*WHAT TO WORK ON*. Pick out each line of the records in which the word "злочину" appears.

━━━━━━━━

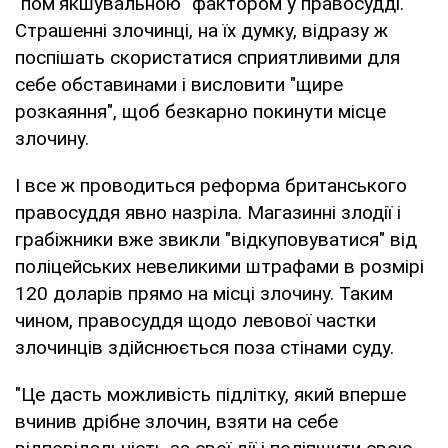
"пом'якшувальною" фактором у правосудді.
Страшенні злочинці, на їх думку, відразу ж
поспішать скористатися сприятливими для
себе обставинами і висловити "щире
розкаяння", щоб безкарно покинути місце
злочину.
І все ж проводиться реформа британського
правосуддя явно назріла. Магазинні злодії і
грабіжники вже звикли "відкуповуватися" від
поліцейських невеликими штрафами в розмірі
120 доларів прямо на місці злочину. Таким
чином, правосуддя щодо левової частки
злочинців здійснюється поза стінами суду.
"Це дасть можливість підлітку, який вперше
вчинив дрібне злочин, взяти на себе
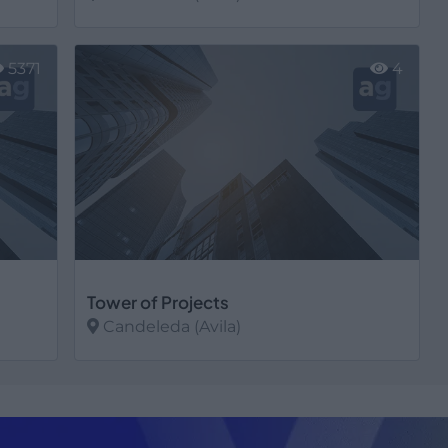
Ver más
5371
4
Tower of Projects
Candeleda (Avila)
Ver más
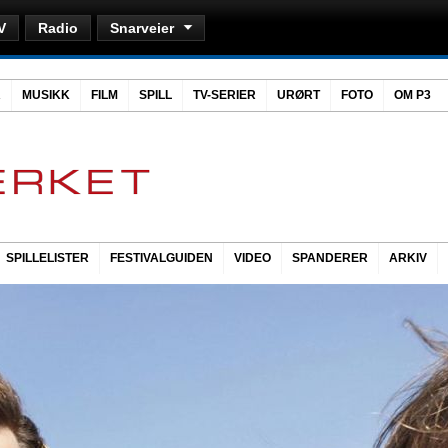
V
Radio
Snarveier
R
MUSIKK
FILM
SPILL
TV-SERIER
URØRT
FOTO
OM P3
SPILLELISTER
FESTIVALGUIDEN
VIDEO
SPANDERER
ARKIV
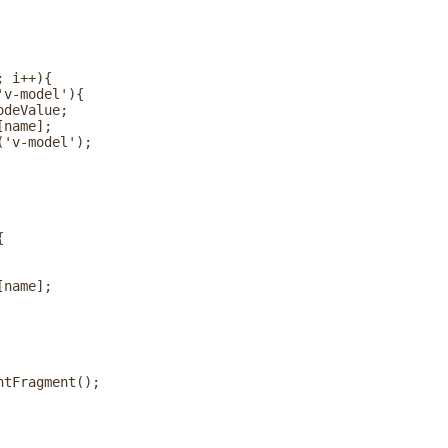
 i++){

v-model'){

deValue;

name];

'v-model');



name];

tFragment();
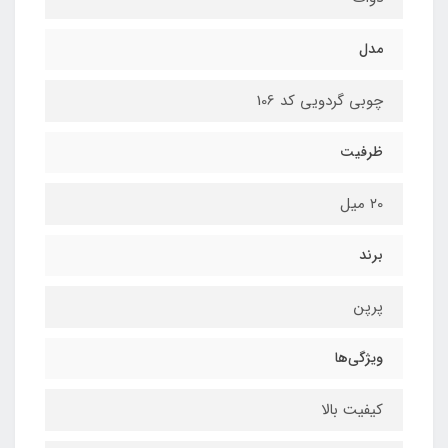
مدل
چوبی گردویی کد 106
ظرفیت
۲0 میل
برند
پرپن
ویژگی‌ها
کیفیت بالا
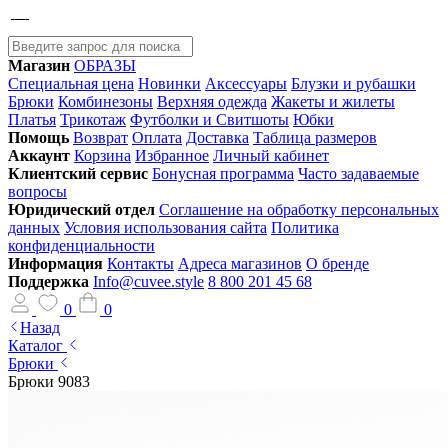
Магазин
ОБРАЗЫ
Специальная цена
Новинки
Аксессуары
Блузки и рубашки
Брюки
Комбинезоны
Верхняя одежда
Жакеты и жилеты
Платья
Трикотаж
Футболки и Свитшоты
Юбки
Помощь
Возврат
Оплата
Доставка
Таблица размеров
Аккаунт
Корзина
Избранное
Личный кабинет
Клиентский сервис
Бонусная программа
Часто задаваемые
вопросы
Юридический отдел
Соглашение на обработку персональных
данных
Условия использования сайта
Политика
конфиденциальности
Информация
Контакты
Адреса магазинов
О бренде
Поддержка
Info@cuvee.style
8 800 201 45 68
0
0
Назад
Каталог
Брюки
Брюки 9083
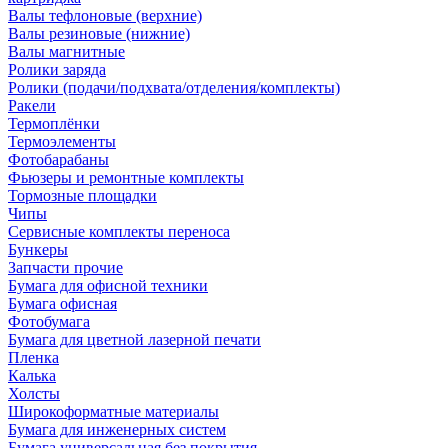
Валы тефлоновые (верхние)
Валы резиновые (нижние)
Валы магнитные
Ролики заряда
Ролики (подачи/подхвата/отделения/комплекты)
Ракели
Термоплёнки
Термоэлементы
Фотобарабаны
Фьюзеры и ремонтные комплекты
Тормозные площадки
Чипы
Сервисные комплекты переноса
Бункеры
Запчасти прочие
Бумага для офисной техники
Бумага офисная
Фотобумага
Бумага для цветной лазерной печати
Пленка
Калька
Холсты
Широкоформатные материалы
Бумага для инженерных систем
Бумага универсальная без покрытия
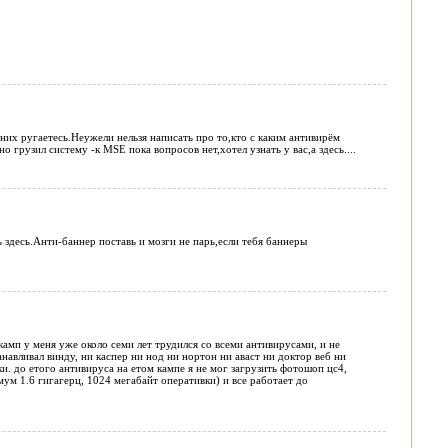
 них ругаетесь.Неужели нельзя написать про то,кто с каким антивирём
 грузил систему -к MSE пока вопросов нет,хотел узнать у вас,а здесь....
 здесь.Анти-баннер поставь и мозги не парь,если тебя баннеры
амп у меня уже около семи лет трудился со всеми антивирусами, и не
авливал винду, ни каспер ни нод ни нортон ни аваст ни доктор веб ни
и. до етого антивируса на етом кампе я не мог загрузить фотошоп цс4,
ум 1.6 гигагерц, 1024 мегабайт оперативки) и все работает до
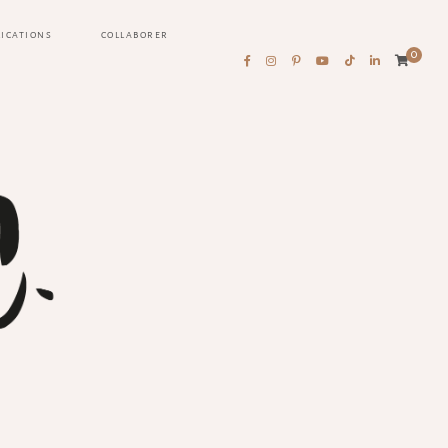
LICATIONS
COLLABORER
0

━━━━━━━━

*RESULT OF THE EXERCISE*.
злочину.
120 доларів прямо на місці злочину. Таким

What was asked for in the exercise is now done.